Make an exact transcript of the lines in the data below, starting with the one containing "right shoulder: (254, 248)" and going on through the one containing "right elbow: (108, 140)", with both included and the pictures left out.

-*-*-

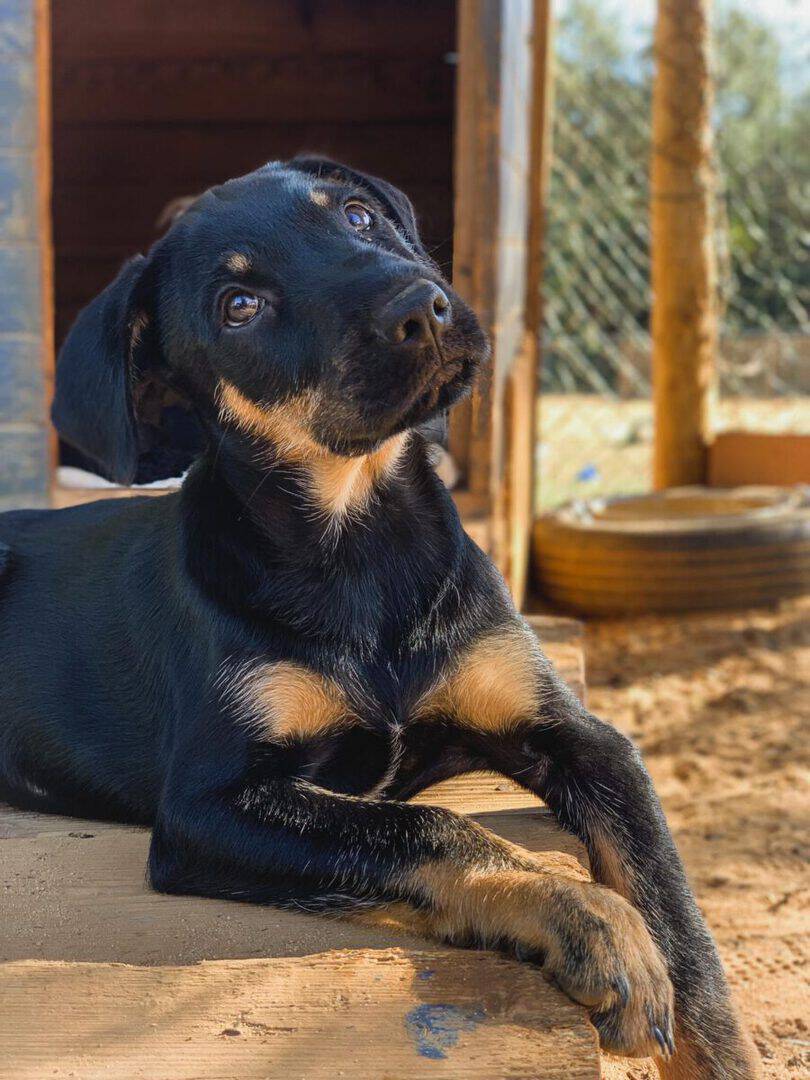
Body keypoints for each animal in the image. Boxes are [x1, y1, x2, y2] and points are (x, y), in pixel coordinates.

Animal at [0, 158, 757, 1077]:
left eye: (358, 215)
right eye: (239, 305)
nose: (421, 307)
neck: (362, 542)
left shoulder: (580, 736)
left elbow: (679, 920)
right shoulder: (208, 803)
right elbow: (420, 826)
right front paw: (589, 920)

-*-*-

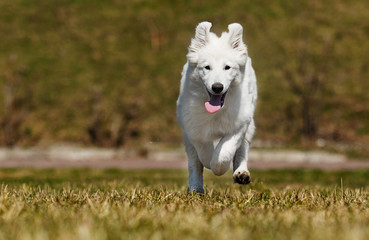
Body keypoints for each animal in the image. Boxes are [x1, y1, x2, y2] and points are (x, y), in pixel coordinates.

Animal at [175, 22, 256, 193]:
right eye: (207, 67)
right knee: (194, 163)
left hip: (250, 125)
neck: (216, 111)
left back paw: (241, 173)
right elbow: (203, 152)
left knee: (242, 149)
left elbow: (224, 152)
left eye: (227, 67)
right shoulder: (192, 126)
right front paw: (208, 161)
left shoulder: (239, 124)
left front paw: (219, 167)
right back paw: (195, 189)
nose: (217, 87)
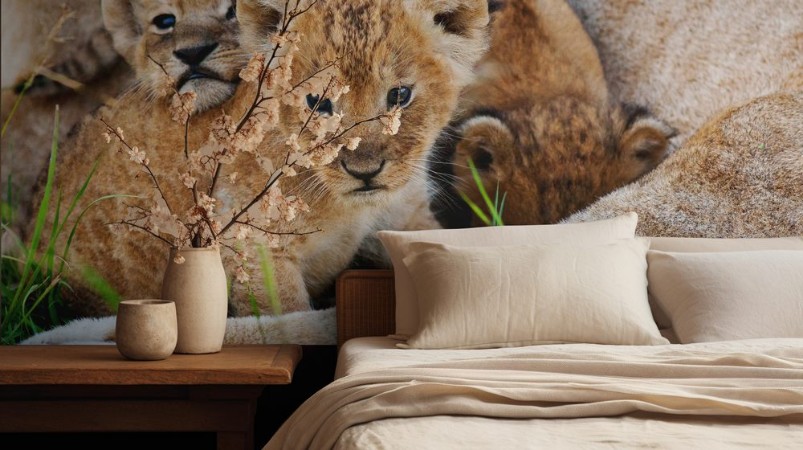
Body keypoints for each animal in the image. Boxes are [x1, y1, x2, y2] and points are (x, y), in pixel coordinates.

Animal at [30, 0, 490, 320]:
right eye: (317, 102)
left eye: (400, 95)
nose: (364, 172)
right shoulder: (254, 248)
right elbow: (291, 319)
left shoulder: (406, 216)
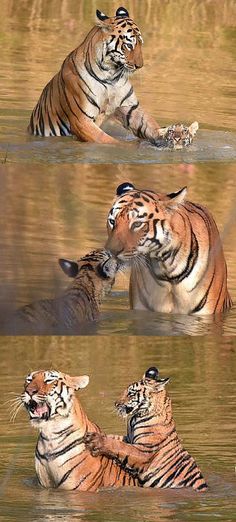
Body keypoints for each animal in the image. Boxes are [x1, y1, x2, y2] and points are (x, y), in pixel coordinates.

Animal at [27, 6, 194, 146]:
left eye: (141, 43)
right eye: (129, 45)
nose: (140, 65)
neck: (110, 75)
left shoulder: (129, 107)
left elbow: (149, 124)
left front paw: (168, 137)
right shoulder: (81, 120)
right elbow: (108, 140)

-*-*-

Written response:
right shoulder: (254, 248)
right elbow: (291, 319)
left shoulder: (406, 216)
Body keypoints for each animal in the image. Boxes are [x1, y1, x2, y2] and points are (x, y), in pixel coordinates.

Animal at [27, 6, 194, 146]:
left eye: (141, 43)
right eye: (129, 45)
nose: (140, 65)
neck: (110, 75)
left shoulder: (129, 107)
left elbow: (149, 124)
left front paw: (168, 137)
right shoulder: (81, 120)
right elbow: (108, 140)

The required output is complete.